# TEXTAUSZUG ZUM LESEN:
-------

Ein Tag, der zeigt, wie Inklusion in der Arbeitswelt gelingen kann

I wü a hackeln!

Am 11. Juni 2025 fand im Gewerkschaftshaus Wien die Inklusionstagung unter dem einprägsamen Motto „I wü a hackeln!“ statt – direkt, ehrlich und selbstverständlich.

Für viele Menschen in Österreich ist Arbeit selbstverständlich. Doch für Menschen mit Behinderungen oder chronischen Erkrankungen ist sie oft schwer zugänglich. Sie stoßen auf viele Hürden – manche sichtbar, viele unsichtbar. Häufig arbeiten sie unter ihrem Qualifikationsniveau, haben schlechtere Chancen am Arbeitsmarkt und übernehmen seltener Verantwortung. Das ist unfair – und ein Problem, das wir als Gesellschaft lösen müssen.

Das Foto zeigt eine Szene von einer Veranstaltung mit dem Titel „Tatort Arbeitsplatz – Recht auf Arbeit und Wertschätzung“. Im Vordergrund steht eine Frau in dunkler Kleidung, die in Gebärdensprache dolmetscht. Sie hat braune Haare, die zu einem Dutt gebunden sind, und trägt ein Headset. Hinter ihr ist eine große Präsentationsfolie auf einer Leinwand zu sehen. Die Überschrift der Folie lautet: „Was bedeutet ‚Recht auf Arbeit‘?“ Darunter folgen zwei Hauptpunkte: Recht auf Arbeit zur Existenzsicherung Bezug auf Artikel 28 der UN-Behindertenrechtskonvention (UN-BRK): Recht auf angemessenen Lebensstandard. Artikel 27 sichert das Recht auf bezahlte Arbeit. Es wird auf ein Problem hingewiesen: taschengeldbasierte Beschäftigung in sogenannten „Sonderwelten“. Recht auf Arbeit zur Sicherung von sozialer Zugehörigkeit, Anerkennung und gesellschaftlicher Teilhabe Es wird eine Forderung nach offenem und inklusivem Arbeitsmarkt genannt. Außerdem: freie Wahl der ausgeübten Tätigkeiten. Links auf der Leinwand befindet sich ein Plakat mit einem stilisierten Bild von zwei Menschen, einer davon im Rollstuhl. Darüber steht der Titel der Veranstaltung: „Tatort Arbeitsplatz“ Darunter: „Recht auf Arbeit und Wertschätzung – hinschauen! einmischen! verändern!“ Unten auf der Folie steht in kleinerer Schrift: „Recht auf Arbeit / Inklusionstagung 2025“
11.06.2025 Inklusionstagung Recht auf Arbeit und Wertschätzung ; „I wü a hackeln!“ Foto: Assistenz24

Habe ich ein Recht auf Arbeit?

-------

# AUFLISTUNG ZUR AUFGABE:
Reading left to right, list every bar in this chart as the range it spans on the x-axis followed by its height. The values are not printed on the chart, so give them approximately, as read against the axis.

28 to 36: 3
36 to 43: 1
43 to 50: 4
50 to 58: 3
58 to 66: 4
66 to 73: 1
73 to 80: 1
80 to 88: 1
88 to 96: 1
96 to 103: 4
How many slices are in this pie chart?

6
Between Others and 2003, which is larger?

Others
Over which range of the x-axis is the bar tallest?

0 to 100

-------

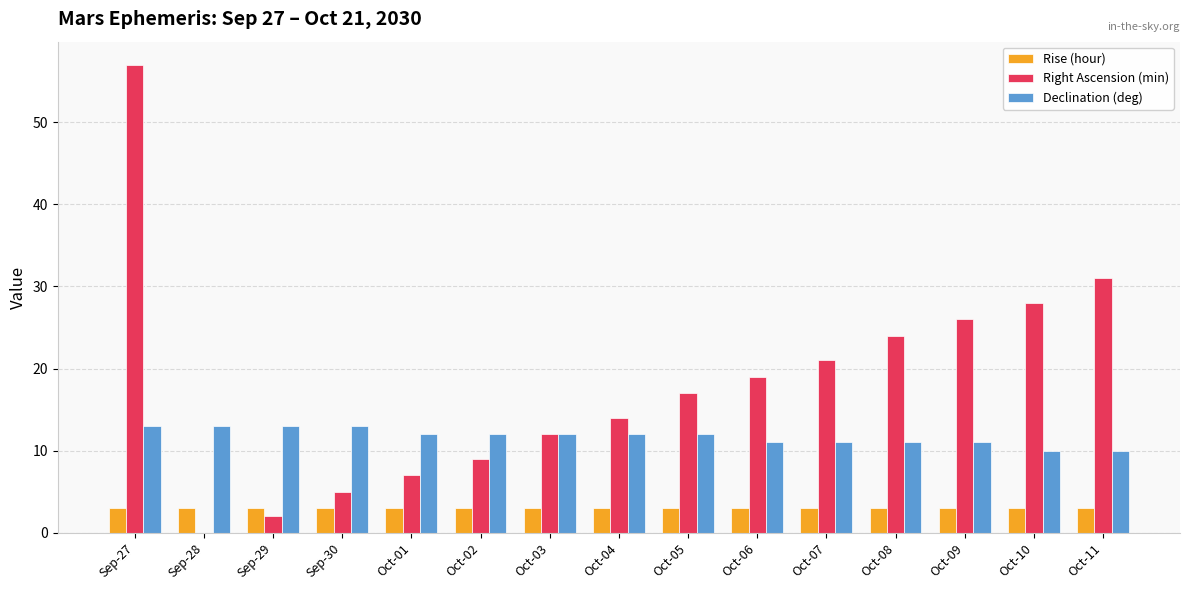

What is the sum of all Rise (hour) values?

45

-------

# ZU ERLEDIGENDE AUFGABEN:
A. Schreibe im Text über die Inklusionstagung den Abschnitt von „Ein Tag, der“ bis einschließlich „Gesellschaft lösen müssen.“ neu. Ersetze dabei „Hürden“ durch „Barrieren“.
B. Gib aus der Auflistung die Zeilen von der Zeile mit „Reading left to“ bis einschließlich der Zeile mit „Over which range“ unverändert wieder.

# LÖSUNGEN DER AUFGABEN:
A.
Ein Tag, der zeigt, wie Inklusion in der Arbeitswelt gelingen kann

I wü a hackeln!

Am 11. Juni 2025 fand im Gewerkschaftshaus Wien die Inklusionstagung unter dem einprägsamen Motto „I wü a hackeln!“ statt – direkt, ehrlich und selbstverständlich.

Für viele Menschen in Österreich ist Arbeit selbstverständlich. Doch für Menschen mit Behinderungen oder chronischen Erkrankungen ist sie oft schwer zugänglich. Sie stoßen auf viele Barrieren – manche sichtbar, viele unsichtbar. Häufig arbeiten sie unter ihrem Qualifikationsniveau, haben schlechtere Chancen am Arbeitsmarkt und übernehmen seltener Verantwortung. Das ist unfair – und ein Problem, das wir als Gesellschaft lösen müssen.

B.
Reading left to right, list every bar in this chart as the range it spans on the x-axis followed by its height. The values are not printed on the chart, so give them approximately, as read against the axis.

28 to 36: 3
36 to 43: 1
43 to 50: 4
50 to 58: 3
58 to 66: 4
66 to 73: 1
73 to 80: 1
80 to 88: 1
88 to 96: 1
96 to 103: 4
How many slices are in this pie chart?

6
Between Others and 2003, which is larger?

Others
Over which range of the x-axis is the bar tallest?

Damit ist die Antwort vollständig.